= Tony McMichael =

Australian epidemiologist (1942–2014)

Anthony John McMichael AO FTSE (3 October 1942 – 26 September 2014) was an Australian epidemiologist who retired from the Australian National University in 2012.

==Background==
McMichael grew up in Adelaide, and graduated in medicine from the University of Adelaide (1961–1967). As a student, he spent a summer volunteering at a leprosy colony in New Delhi, India where he saw how patients were treated as social outcasts suffering from the stigma of a disfiguring disease although they were no longer contagious. The following year, whilst on a similar service trip to Papua New Guinea he met social sciences student Judith Healy, whom he married shortly after graduation. They had 2 children. He was elected president of the National Union of Students, based in Melbourne, in 1968.

After 18 months in general practice, he was invited to become the PhD student of Professor Basil Hetzel at the new department of social and preventive medicine, Monash University in Victoria, graduating in 1972. Studying factors that influenced the mental health of undergraduate students, he gained skills in epidemiological research. He also showed early evidence of independent inquiry informed by reading the works of thinkers such as Paul R. Ehrlich and Anne H. Ehrlich who questioned the capacity of the Earth to support a growing world population with increasing consumption of resources.

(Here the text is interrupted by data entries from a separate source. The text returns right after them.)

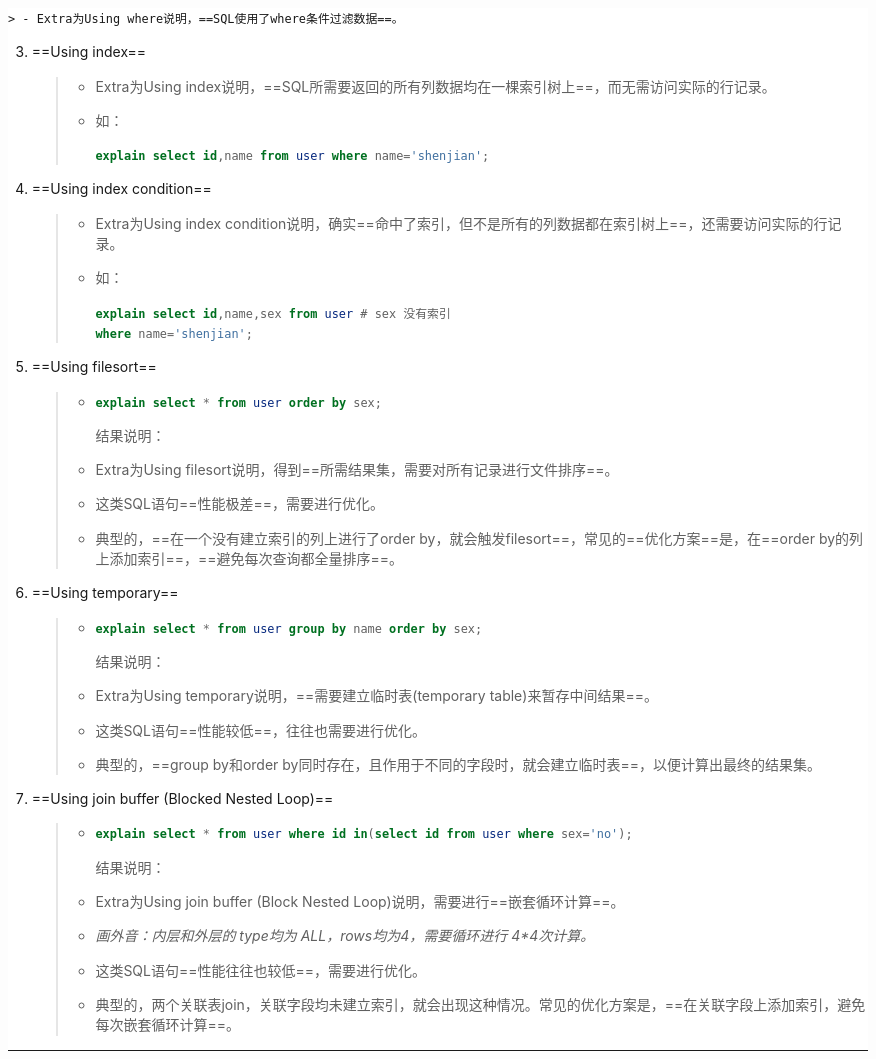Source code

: 	> - Extra为Using where说明，==SQL使用了where条件过滤数据==。

3. ==Using index==

	> - Extra为Using index说明，==SQL所需要返回的所有列数据均在一棵索引树上==，而无需访问实际的行记录。
	>
	> - 如：
	>
	> 	```sql
	> 	explain select id,name from user where name='shenjian';
	> 	```

4. ==Using index condition==

	> - Extra为Using index condition说明，确实==命中了索引，但不是所有的列数据都在索引树上==，还需要访问实际的行记录。
	>
	> - 如：
	>
	> 	```sql
	> 	explain select id,name,sex from user # sex 没有索引
	> 	where name='shenjian';
	> 	```

5. ==Using filesort==

	> - ```sql
	> 	explain select * from user order by sex;
	> 	```
	>
	> 	结果说明：
	>
	> - Extra为Using filesort说明，得到==所需结果集，需要对所有记录进行文件排序==。
	>
	> - 这类SQL语句==性能极差==，需要进行优化。
	>
	> - 典型的，==在一个没有建立索引的列上进行了order by，就会触发filesort==，常见的==优化方案==是，在==order by的列上添加索引==，==避免每次查询都全量排序==。

6. ==Using temporary==

	> - ```sql
	> 	explain select * from user group by name order by sex;
	> 	```
	>
	> 	结果说明：
	>
	> - Extra为Using temporary说明，==需要建立临时表(temporary table)来暂存中间结果==。
	>
	> - 这类SQL语句==性能较低==，往往也需要进行优化。
	>
	> - 典型的，==group by和order by同时存在，且作用于不同的字段时，就会建立临时表==，以便计算出最终的结果集。

7. ==Using join buffer (Blocked Nested Loop)==

	> - ```sql
	> 	explain select * from user where id in(select id from user where sex='no');
	> 	```
	>
	> 	结果说明：
	>
	> - Extra为Using join buffer (Block Nested Loop)说明，需要进行==嵌套循环计算==。
	>
	> - *画外音：内层和外层的 type均为 ALL，rows均为4，需要循环进行 4\*4次计算。*
	>
	> - 这类SQL语句==性能往往也较低==，需要进行优化。
	>
	> - 典型的，两个关联表join，关联字段均未建立索引，就会出现这种情况。常见的优化方案是，==在关联字段上添加索引，避免每次嵌套循环计算==。

---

He then worked at the School of Public Health at the University of North Carolina, Chapel Hill, studying the health of workers in the tyre industry. Returning to Australia he worked for CSIRO and then became the Foundation Chair in Occupational and Environmental Health at the University of Adelaide from 1986 until 1994. From 1994 to 2001, he was the Professor of Epidemiology at the London School of Hygiene & Tropical Medicine, before returning to Australia to follow Prof Bob Douglas as the director of the National Centre for Epidemiology and Population Health at the Australian National University in Canberra. Most recently he held an NHMRC Australia Fellowship at the ANU, where he also ran the Environment, Climate, and Health research program. McMichael was chair of think tank The Australia Institute.

==Scholarly contributions==
McMichael coined the term the 'Healthy Worker Effect' (later extended by others to similar phenomena such as the 'Healthy Migrant effect'), a statistical fiction that tended to overestimate the good health of populations working in noxious industries. His study established a link between benzene exposure and leukemia among tyre builders.

While working in South Australia, he uncovered a link between lead pollution and impaired childhood neurocognitive development around an industrial plant in Port Pirie. His work, and two other studies, were instrumental in the phasing out of lead in more than 100 countries. Increasingly interested in underlying causes of illness, he exposed the effects of passive smoking, and also the effects of UV radiation in creating lower rates of multiple sclerosis, which has a higher incidence in populations towards the poles. UV exposure lessens immune system activity, including misdirected "autoimmune" attacks on the body tissues.

In later years, and particularly after returning to Australia in 2001, he worked on the health effects of climate change. He had always been influenced by ideas of anthropogenic crises, first population growth, and latterly of general planetary overload. He argued that a warming world would have significant negative effects on human health. He said "Climate change is not just about disruptions to the local economy or loss of jobs or loss of iconic species. It's actually about weakening the foundations of the life support systems that we depend on as a human species." His team showed that tens of thousands of people were dying each year from climate-induced flooding, malnutrition, and infectious diseases.

==Honours==
- Officer of the Order of Australia, 2011
- Member, US National Academy of Sciences, 2011
- Shared the 2007 Nobel Peace Prize with Al Gore and world scientists
- Fellow of the Australian Academy of Technological Sciences and Engineering, 2003
- John Goldsmith Award, outstanding contributions to environmental epidemiology, ISEE, 2000
- Fellow, Australian Faculty of Public Health Medicine, 1996

==Publications==
McMichael published over 300 peer-reviewed papers, 160 book chapters, and two sole-author books: "Planetary Overload: Global Environmental Change and Human Health" (1993), and "Human Frontiers, Environments and Disease: Past Patterns, Uncertain Futures" (2001). He has co-authored or edited several books.

In 2012, a Festschrift was held to commemorate his career. In 2015, the formal written festchrift was published.

His last book was published by Oxford University Press in 2017.